Why This Happens
Why So Many Indians Have Lost Shares
The 1990s and early 2000s were the golden age of retail investing in India — and also the golden age of forgotten investments.
Between 1991 and 2005, India's capital markets opened to retail investors at scale. The Harshad Mehta boom, followed by the dot-com era, brought millions of first-time investors into the stock market. Most of them bought shares the old way: through a broker who delivered a physical share certificate — a paper document proving ownership. Mutual fund units were also issued in paper form. IPO allotments were posted home.
Demat accounts became mandatory for listed company trading only in 2001, and even then, the changeover was slow. Physical shares could still be transferred and held legally. The result: tens of millions of share certificates sitting in filing cabinets, old envelopes, bank lockers, and in many cases — simply lost.

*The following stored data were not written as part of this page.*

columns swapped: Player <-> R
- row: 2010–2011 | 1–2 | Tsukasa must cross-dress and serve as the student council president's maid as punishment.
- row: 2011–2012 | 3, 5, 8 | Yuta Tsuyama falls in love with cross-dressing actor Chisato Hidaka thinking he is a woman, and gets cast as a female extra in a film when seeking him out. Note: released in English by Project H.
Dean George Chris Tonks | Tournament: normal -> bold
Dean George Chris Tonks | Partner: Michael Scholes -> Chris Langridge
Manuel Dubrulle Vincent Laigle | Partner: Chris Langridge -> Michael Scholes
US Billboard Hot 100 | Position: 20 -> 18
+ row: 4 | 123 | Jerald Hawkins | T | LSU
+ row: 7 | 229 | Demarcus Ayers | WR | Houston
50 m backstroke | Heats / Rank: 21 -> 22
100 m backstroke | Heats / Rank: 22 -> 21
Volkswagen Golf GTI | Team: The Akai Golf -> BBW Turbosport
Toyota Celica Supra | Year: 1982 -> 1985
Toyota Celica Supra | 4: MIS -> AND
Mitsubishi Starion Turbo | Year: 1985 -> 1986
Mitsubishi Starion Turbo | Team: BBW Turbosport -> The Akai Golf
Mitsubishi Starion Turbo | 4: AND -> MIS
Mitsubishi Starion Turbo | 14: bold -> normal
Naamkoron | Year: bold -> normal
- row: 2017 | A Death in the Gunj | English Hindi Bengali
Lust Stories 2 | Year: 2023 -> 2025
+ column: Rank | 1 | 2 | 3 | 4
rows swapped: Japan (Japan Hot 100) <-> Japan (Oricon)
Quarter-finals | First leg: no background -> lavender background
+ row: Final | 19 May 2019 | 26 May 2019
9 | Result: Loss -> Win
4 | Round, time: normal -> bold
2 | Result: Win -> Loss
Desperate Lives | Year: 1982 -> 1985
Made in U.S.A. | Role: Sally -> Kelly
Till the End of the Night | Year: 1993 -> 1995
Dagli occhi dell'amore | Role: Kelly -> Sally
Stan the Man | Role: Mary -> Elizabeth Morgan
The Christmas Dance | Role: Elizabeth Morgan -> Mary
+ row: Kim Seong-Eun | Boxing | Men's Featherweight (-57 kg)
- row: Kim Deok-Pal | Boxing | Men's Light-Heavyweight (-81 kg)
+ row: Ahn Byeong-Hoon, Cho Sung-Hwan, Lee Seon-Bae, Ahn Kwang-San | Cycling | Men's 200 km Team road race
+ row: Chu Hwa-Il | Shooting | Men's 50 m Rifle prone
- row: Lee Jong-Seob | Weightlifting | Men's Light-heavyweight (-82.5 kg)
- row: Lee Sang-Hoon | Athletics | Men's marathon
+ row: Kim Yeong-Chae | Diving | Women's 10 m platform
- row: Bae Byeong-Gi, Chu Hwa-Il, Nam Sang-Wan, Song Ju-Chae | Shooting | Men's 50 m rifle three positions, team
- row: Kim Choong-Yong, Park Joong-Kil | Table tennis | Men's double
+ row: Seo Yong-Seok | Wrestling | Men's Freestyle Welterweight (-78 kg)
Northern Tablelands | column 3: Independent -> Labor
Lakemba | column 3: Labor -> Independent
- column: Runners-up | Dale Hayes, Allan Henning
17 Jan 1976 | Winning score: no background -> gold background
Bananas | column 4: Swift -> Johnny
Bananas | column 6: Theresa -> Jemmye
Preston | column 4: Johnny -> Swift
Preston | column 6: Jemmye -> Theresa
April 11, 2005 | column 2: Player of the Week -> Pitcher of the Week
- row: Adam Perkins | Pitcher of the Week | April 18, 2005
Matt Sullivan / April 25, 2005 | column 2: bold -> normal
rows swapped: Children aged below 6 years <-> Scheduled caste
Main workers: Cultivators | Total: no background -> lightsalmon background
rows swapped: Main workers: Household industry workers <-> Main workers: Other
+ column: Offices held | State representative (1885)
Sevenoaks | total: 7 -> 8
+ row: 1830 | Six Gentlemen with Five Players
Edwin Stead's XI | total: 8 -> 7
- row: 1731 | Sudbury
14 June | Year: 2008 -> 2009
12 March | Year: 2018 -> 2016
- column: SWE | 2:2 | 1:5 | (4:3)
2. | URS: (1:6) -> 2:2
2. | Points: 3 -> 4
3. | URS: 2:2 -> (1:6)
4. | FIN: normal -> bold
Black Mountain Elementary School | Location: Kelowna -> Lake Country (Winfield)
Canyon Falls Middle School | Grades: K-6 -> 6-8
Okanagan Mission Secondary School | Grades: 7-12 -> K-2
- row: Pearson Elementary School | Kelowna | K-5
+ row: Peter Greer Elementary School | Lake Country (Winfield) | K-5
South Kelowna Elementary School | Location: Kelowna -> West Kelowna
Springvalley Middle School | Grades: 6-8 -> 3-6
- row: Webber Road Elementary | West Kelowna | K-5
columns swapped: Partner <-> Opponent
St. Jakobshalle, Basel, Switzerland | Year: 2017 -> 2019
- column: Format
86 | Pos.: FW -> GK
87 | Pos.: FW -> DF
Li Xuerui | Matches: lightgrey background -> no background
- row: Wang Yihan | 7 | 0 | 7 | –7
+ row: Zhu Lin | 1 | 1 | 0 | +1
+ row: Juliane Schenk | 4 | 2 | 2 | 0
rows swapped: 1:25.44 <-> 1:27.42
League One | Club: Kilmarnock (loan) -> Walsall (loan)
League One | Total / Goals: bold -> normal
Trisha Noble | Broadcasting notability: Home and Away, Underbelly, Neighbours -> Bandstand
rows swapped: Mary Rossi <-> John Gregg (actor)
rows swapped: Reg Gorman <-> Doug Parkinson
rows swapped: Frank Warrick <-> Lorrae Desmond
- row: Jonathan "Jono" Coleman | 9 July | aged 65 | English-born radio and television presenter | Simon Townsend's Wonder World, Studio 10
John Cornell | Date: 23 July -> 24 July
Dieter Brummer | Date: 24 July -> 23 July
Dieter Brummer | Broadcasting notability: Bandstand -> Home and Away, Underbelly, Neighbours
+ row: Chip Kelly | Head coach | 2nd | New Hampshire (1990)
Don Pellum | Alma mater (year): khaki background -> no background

The Most Common Reasons Shares Go Missing
- Family member passed away — Shares held in a parent's or grandparent's name were never transmitted to heirs because no one knew the holding existed
- Address changes — Dividend warrants and annual reports were sent to an old address and never forwarded, leaving shareholders with no reminder of their holdings
- IPO allotments never tracked — In the early 1990s, it was common to apply for dozens of IPOs. Not all were tracked after allotment
- Bonus shares and rights issues — Companies issued bonus shares automatically to the registered address; many shareholders never knew they received more shares
- Demat account dormancy — Early demat accounts opened with DP-broker relationships that are no longer active, and the account was simply forgotten
- Company mergers — When a company merged or demerged, shareholders received shares in the new entity — often without realising it
- Bank locker contents — Share certificates stored in bank lockers were sometimes forgotten as generations changed
How much could be at stake? The Ministry of Corporate Affairs estimates that shares worth over Rs. 80,000 crore currently sit in the IEPF fund alone — transferred from companies because dividends went unclaimed for 7+ years. If your family invested even modestly in PSU stocks, blue chips, or IPOs in the 1990s, there is a real chance of unclaimed wealth.